2. Avoid getting lost in vague fears

When fears are waves in your mind, when you lack clarity, it is very easy to get lost in exaggerated worries and disaster scenarios.

So find clarity in a disturbing situation by asking yourself:

Honestly and realistically, what’s the worst that could happen?

When I answered that question, I continue with a little bit of time to find what I can do about it if rather unlikely thing happens.

In my experience, the worst that could realistically happen is usually not as scary as what my mind could take when it is unleashed with vague fears.

Spending a few minutes finding clarity in this way can save you a lot of time, energy and suffering.

3. Don’t try to guess what’s on someone’s mind

Trying to read someone’s mind usually doesn’t work very well at all. Instead, it can very easily lead to creating an exaggerated and even disastrous scenario in your mind.

So choose a way that is less likely to lead to worries and misunderstandings.

Communicate and ask what you want to ask.

By doing so, you will encourage openness in your relationship and it will probably be happier because you will avoid many unnecessary conflicts.
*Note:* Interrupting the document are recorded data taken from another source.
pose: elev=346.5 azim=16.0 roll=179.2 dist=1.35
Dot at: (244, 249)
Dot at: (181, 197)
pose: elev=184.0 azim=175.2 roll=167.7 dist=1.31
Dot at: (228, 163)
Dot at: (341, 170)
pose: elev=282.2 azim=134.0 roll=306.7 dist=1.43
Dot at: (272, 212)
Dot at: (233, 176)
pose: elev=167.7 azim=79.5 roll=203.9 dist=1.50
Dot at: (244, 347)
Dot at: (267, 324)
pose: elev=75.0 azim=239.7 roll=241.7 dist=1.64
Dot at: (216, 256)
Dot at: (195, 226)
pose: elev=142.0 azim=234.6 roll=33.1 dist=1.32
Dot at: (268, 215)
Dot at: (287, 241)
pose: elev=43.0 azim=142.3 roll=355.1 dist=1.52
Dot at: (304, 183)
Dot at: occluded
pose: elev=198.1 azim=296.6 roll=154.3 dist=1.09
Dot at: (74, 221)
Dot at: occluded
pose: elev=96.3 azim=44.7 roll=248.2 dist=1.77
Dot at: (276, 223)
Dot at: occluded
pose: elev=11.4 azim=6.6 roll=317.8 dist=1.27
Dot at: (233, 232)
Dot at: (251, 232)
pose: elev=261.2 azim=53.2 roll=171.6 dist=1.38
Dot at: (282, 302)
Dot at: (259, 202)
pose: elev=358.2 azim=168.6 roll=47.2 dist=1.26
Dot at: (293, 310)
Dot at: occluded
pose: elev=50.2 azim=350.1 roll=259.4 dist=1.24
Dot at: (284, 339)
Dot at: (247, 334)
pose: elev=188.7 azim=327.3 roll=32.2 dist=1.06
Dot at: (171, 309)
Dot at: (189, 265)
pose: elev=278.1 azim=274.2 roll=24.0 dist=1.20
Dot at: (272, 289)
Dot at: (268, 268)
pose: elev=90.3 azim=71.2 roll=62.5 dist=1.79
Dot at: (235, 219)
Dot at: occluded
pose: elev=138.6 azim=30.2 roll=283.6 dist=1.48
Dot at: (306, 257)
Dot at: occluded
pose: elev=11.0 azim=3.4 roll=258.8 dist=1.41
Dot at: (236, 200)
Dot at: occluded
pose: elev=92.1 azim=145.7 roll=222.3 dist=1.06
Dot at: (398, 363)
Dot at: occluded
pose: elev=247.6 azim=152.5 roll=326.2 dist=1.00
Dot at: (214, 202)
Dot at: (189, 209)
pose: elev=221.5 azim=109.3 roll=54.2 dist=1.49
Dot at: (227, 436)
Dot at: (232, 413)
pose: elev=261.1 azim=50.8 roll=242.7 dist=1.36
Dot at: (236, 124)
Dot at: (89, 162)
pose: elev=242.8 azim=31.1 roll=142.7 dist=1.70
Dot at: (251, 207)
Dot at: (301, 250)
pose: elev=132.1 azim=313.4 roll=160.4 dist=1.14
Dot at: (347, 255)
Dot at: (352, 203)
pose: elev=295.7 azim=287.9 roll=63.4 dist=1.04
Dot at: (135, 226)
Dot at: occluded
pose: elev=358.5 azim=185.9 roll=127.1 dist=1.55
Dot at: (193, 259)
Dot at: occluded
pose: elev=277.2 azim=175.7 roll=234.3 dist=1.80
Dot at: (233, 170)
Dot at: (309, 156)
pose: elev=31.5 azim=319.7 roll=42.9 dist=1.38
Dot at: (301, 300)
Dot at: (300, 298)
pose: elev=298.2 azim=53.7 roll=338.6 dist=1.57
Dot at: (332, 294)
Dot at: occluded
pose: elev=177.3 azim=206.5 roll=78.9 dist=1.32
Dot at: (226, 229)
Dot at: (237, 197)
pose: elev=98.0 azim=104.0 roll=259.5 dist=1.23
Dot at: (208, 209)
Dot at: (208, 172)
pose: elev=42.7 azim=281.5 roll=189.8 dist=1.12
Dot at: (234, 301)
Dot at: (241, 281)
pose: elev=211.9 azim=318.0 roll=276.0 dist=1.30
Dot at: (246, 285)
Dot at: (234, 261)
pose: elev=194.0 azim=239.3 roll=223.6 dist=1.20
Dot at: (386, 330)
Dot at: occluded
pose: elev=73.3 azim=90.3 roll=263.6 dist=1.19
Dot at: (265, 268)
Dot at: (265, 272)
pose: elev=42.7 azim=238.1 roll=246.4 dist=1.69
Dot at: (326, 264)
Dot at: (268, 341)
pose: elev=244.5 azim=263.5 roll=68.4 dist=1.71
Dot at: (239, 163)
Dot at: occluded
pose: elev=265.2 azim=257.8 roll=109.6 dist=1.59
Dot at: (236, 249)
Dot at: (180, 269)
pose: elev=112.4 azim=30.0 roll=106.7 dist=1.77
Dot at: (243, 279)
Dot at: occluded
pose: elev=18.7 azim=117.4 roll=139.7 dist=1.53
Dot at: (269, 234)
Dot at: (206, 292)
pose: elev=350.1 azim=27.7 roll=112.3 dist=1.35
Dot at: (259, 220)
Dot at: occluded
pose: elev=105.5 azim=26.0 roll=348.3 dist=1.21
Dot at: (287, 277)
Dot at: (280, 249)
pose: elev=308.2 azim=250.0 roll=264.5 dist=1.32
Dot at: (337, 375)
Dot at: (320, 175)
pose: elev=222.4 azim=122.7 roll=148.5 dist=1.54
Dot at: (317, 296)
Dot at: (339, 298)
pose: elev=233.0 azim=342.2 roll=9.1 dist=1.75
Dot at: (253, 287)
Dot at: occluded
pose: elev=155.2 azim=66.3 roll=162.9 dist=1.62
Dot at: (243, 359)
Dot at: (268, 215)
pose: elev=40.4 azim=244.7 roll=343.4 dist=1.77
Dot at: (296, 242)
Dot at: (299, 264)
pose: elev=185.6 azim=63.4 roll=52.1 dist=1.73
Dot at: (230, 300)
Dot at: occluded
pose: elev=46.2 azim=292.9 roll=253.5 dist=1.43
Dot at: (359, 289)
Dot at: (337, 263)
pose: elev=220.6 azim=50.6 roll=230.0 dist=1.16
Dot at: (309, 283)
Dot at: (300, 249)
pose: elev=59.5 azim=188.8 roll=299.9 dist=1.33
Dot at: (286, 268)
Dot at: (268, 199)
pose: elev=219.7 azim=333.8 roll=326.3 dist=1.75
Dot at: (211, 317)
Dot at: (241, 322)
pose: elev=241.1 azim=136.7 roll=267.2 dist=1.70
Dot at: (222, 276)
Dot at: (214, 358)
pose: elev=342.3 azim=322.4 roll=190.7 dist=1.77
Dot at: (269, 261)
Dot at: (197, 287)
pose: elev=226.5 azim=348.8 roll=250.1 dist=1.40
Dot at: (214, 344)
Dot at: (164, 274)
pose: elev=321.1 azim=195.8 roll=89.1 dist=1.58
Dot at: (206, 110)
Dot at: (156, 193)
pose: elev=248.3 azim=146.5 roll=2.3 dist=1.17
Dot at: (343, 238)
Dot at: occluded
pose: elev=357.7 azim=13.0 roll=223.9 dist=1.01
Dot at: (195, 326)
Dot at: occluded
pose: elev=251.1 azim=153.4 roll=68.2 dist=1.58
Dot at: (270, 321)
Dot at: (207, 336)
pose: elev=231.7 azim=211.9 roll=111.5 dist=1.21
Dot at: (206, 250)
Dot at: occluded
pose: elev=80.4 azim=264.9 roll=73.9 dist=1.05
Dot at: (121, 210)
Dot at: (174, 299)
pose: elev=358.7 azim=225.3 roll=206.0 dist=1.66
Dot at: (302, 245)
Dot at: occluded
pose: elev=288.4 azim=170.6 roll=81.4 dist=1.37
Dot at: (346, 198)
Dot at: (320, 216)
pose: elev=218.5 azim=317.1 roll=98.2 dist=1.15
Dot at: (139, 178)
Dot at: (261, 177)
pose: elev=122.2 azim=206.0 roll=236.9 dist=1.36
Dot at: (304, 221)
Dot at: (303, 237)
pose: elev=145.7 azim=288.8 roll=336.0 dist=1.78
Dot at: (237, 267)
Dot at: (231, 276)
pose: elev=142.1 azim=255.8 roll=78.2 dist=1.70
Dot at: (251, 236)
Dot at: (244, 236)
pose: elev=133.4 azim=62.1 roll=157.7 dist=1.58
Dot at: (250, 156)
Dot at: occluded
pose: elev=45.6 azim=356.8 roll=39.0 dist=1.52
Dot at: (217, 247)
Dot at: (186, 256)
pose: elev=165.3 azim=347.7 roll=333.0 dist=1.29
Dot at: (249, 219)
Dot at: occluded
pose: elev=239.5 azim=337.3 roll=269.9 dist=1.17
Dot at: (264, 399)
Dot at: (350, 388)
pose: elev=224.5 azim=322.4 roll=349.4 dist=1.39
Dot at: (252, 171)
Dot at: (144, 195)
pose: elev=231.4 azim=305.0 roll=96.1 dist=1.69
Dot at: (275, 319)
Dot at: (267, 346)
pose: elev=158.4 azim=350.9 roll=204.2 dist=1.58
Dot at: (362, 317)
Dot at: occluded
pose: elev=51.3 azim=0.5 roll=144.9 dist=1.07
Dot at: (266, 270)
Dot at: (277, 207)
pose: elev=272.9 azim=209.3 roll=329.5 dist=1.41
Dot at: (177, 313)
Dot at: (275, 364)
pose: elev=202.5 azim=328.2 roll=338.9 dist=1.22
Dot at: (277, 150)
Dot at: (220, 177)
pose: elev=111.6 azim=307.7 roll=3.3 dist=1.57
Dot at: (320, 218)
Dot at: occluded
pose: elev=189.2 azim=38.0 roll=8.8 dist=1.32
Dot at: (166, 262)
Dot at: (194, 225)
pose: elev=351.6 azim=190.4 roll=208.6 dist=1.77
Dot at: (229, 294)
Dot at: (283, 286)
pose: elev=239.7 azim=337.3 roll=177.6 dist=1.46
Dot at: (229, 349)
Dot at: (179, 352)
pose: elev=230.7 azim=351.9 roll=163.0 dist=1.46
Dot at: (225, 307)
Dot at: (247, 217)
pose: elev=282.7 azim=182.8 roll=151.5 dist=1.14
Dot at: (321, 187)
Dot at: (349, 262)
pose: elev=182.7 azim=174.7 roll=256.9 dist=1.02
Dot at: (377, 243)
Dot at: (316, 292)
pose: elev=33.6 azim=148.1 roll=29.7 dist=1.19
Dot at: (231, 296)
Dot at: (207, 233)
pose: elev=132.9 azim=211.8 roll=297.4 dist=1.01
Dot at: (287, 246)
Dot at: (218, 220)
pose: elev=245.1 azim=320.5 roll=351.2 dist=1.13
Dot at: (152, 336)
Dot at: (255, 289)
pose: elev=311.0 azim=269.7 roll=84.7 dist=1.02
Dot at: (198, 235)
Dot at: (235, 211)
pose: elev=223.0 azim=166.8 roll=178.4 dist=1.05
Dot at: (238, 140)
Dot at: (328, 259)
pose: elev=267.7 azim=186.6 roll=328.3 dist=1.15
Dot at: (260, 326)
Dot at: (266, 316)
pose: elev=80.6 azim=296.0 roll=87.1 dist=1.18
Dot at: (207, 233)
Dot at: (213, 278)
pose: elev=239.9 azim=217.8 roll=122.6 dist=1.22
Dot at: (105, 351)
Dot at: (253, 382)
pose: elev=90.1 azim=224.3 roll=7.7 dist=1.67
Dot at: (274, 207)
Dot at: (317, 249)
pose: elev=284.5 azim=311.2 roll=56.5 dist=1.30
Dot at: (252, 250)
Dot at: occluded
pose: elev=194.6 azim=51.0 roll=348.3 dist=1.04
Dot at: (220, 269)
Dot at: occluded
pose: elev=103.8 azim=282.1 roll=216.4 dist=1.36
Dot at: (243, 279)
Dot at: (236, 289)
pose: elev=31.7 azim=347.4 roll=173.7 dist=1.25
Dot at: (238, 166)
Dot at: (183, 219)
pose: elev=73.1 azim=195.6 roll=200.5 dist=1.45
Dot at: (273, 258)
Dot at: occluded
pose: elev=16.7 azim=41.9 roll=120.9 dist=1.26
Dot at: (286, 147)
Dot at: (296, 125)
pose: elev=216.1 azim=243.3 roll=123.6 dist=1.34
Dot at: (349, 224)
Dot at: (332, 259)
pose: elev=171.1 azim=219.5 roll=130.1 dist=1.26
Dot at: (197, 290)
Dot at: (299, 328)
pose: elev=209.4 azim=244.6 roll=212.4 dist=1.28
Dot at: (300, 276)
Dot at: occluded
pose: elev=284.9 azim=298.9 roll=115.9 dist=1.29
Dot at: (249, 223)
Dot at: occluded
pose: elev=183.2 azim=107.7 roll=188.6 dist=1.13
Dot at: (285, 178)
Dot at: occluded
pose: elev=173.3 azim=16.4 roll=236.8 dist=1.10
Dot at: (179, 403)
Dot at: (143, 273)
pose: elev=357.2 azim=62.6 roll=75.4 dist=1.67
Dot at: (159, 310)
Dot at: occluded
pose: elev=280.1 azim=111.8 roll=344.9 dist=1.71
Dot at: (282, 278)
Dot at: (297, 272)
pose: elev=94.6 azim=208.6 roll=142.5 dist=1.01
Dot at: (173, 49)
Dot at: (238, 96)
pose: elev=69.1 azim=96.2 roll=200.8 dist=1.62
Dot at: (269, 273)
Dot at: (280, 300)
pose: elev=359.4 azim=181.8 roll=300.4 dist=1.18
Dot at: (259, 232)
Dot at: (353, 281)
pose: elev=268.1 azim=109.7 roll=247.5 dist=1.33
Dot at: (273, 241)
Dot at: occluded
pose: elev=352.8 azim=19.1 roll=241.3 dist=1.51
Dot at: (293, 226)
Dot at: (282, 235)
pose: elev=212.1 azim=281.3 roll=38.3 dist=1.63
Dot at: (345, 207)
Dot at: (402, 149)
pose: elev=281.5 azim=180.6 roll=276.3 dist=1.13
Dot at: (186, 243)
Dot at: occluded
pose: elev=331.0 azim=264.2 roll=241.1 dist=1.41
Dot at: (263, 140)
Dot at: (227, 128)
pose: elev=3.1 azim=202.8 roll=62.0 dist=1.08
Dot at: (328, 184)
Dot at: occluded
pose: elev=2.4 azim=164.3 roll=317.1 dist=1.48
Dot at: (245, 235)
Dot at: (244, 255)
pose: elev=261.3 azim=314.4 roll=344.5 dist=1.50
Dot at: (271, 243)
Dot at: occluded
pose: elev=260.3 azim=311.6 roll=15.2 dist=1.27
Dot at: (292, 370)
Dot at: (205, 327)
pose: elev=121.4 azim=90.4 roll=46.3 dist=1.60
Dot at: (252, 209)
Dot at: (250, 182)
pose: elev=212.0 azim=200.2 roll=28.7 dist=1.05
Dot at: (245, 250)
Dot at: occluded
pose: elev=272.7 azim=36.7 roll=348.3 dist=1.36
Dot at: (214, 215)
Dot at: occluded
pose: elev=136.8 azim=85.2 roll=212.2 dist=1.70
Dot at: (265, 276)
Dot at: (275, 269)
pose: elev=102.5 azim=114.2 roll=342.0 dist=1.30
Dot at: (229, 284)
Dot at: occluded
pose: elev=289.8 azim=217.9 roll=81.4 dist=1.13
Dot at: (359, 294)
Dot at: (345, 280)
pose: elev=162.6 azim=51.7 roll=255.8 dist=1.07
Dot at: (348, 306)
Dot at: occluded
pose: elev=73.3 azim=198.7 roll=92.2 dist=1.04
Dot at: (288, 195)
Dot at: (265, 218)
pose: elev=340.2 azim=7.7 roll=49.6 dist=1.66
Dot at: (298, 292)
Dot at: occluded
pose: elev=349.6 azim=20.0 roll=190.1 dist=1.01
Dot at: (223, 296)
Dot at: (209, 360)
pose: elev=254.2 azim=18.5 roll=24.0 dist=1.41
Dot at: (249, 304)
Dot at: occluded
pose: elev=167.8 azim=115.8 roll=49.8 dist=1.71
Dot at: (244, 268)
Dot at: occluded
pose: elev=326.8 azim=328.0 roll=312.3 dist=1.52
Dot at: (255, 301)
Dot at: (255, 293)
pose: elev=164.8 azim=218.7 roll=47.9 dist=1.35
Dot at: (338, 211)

4. Say stop in a situation where you know you can’t think right

Occasionally, when I’m hungry or when I’m lying on the bed and I’m about to fall asleep, I can become mentally vulnerable. So worry can more easily begin to buzz in my head.

In the past, this often led to spend several minutes without flavor or constructive thought.

These days, I quickly capture such thoughts by saying to myself:

No, no, we’re not going to think about it now.

Then I continue with this:

I will think about this situation or problem at a time when I know my mind will work much better.

It takes a little practice to apply it consistently and effectively, but it’ll also make a big difference in your life.

5. Spend more time in the moment

When you spend too much time reliving the past in your mind, it’s easy to start feeding your worries for the future.

When you spend too much time in the future, it is also easy to get carried away by disaster scenarios.

So focus on devoting more time and attention to the present moment.


Two of my favorite ways to reconnect with what’s happening now :

  • Slow down. Do what you are doing right now more slowly. Move, talk, eat or drive more slowly. By doing so, you will become more aware of what is happening around you right now.
  • Stop and reconnect. If you feel that you are starting to worry, disturb this thought by shouting this in your mind: STOP! Then reconnect with the present moment, taking only a minute or two to focus 100% on what is happening around you. Connect with all your senses.

6. Accept uncertainty

Very often, we tend to worry because we don’t know what could happen. Uncertainty is a natural part of life and learning to live with uncertainty is the key to feeling less anxious.

Be aware of your concerns but try not to answer each one. Consider anxiety as a transitory thought, like a passing cloud – you see but you do not have to join. Remember that anxiety is composed of thoughts that are NOT facts.

Now, calmly move forward in uncertainty. Enjoy today rather than drain it of its strength.